3. The Heist by Janet Evanovich — In this madcap caper, FBI Special Agent Kate O’Hare reluctantly agrees to work with con man Nicohlas Fox to locate a corrupt investment banker hiding in Indonesia.
2. Midnight at Marble Arch by Anne Perry — Charlotte and Thomas Pitt are back in their 28th mystery, which peels back the layers of Victorian society. The rape and apparent suicide of Catherine Quixwood, a wealthy banker’s wife, has tongues wagging in London. The Pitts are faced with numerous questions about Catherine’s behavior the night she died. What ugly secret is the polite society of London’s grand houses hiding?
And the Number One Mystery of the Year is …
1. Kinsey and Me by Sue Grafton — Private Investigator Kinsey Millhone burst onto the scene in 1982, and has become one of mystery’s longest running and beloved sleuths. This collection of tales is like a behind-the-scenes look at author Grafton and her creation, Kinsey.

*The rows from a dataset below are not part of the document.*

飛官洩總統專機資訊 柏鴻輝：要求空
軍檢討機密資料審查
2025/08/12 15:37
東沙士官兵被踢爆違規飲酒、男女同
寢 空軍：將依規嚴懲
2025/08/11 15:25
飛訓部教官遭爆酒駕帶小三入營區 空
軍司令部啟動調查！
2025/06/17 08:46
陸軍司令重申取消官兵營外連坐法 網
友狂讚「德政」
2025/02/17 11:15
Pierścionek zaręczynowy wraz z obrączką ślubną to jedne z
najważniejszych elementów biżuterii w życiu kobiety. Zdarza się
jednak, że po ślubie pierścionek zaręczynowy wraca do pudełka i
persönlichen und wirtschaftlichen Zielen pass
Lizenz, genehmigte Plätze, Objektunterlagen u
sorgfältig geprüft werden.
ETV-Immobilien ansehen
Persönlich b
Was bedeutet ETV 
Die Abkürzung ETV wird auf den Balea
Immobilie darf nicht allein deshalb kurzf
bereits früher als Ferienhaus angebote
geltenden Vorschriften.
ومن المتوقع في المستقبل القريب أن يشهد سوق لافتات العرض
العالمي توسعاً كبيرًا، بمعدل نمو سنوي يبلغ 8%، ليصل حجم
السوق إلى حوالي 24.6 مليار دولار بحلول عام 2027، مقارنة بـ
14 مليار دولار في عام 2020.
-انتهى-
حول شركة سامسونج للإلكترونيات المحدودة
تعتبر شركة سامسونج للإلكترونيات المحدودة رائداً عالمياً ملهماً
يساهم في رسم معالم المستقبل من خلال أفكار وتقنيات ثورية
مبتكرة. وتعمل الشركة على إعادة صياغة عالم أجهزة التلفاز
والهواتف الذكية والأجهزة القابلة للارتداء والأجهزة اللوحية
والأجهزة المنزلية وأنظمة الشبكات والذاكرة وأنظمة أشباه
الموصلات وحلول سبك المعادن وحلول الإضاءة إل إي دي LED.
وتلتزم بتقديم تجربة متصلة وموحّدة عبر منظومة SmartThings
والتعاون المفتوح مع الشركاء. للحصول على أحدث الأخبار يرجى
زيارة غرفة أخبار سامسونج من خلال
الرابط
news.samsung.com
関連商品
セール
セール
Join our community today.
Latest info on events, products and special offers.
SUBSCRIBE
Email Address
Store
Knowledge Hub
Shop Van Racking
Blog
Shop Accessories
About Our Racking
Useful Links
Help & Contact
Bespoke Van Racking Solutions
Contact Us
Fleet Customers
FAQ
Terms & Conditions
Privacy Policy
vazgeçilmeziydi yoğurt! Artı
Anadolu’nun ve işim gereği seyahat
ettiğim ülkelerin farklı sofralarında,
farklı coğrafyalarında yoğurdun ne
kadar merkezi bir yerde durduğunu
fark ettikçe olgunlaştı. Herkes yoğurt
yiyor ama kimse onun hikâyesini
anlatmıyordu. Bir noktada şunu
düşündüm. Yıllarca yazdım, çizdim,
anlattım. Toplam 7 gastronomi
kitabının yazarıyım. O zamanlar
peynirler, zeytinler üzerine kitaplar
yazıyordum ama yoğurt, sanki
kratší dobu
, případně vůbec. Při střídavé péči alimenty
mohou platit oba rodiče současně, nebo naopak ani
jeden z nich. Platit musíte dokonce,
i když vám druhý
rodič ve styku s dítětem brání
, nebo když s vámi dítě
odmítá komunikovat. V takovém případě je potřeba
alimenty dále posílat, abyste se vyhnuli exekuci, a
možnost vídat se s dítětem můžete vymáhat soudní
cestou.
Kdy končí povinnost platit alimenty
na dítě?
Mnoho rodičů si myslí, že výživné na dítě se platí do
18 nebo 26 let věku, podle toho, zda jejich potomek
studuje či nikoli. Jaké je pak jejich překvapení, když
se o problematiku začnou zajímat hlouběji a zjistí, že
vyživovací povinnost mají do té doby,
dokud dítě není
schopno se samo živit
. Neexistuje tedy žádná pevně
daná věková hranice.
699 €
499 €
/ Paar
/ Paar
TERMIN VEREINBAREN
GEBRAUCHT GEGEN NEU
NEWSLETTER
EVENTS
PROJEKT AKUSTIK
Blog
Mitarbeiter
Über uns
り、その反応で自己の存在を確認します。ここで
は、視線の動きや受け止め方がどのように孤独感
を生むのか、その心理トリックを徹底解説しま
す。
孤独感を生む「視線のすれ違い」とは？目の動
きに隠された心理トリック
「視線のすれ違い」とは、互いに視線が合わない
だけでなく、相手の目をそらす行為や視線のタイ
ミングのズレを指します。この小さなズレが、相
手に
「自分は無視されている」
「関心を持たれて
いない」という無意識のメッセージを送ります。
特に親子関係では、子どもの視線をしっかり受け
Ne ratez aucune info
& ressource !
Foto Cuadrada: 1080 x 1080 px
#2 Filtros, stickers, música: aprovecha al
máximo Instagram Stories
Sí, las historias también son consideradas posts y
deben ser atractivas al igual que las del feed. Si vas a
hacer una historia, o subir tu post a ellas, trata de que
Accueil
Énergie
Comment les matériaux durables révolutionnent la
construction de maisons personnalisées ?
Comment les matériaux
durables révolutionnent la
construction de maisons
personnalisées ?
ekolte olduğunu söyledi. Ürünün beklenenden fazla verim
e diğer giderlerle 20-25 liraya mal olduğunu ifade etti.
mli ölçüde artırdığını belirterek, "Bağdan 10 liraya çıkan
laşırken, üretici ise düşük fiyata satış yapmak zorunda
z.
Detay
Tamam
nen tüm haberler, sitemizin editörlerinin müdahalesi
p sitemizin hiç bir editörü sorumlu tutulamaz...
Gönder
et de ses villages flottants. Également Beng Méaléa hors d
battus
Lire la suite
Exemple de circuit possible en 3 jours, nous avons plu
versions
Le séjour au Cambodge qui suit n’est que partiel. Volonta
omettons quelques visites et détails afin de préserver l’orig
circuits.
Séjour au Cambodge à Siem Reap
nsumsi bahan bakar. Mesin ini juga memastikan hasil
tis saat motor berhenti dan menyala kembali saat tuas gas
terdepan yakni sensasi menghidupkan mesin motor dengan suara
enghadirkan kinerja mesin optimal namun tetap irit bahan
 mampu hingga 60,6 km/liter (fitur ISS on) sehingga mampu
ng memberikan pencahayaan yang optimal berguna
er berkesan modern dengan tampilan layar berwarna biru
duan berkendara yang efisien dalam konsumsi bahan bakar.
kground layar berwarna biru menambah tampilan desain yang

There you have it. The most popular reads of the year by some of the most popular names in the mystery genre. Delighted or disappointed? How many have you read? And which books would make your list of the top ten mysteries of 2013?
Interestingly, the 11th most checked out book was Killer Librarian by Mary Lou Kirwin about—naturally—a librarian who embarks on a dream trip of London to take a murderous literary tour.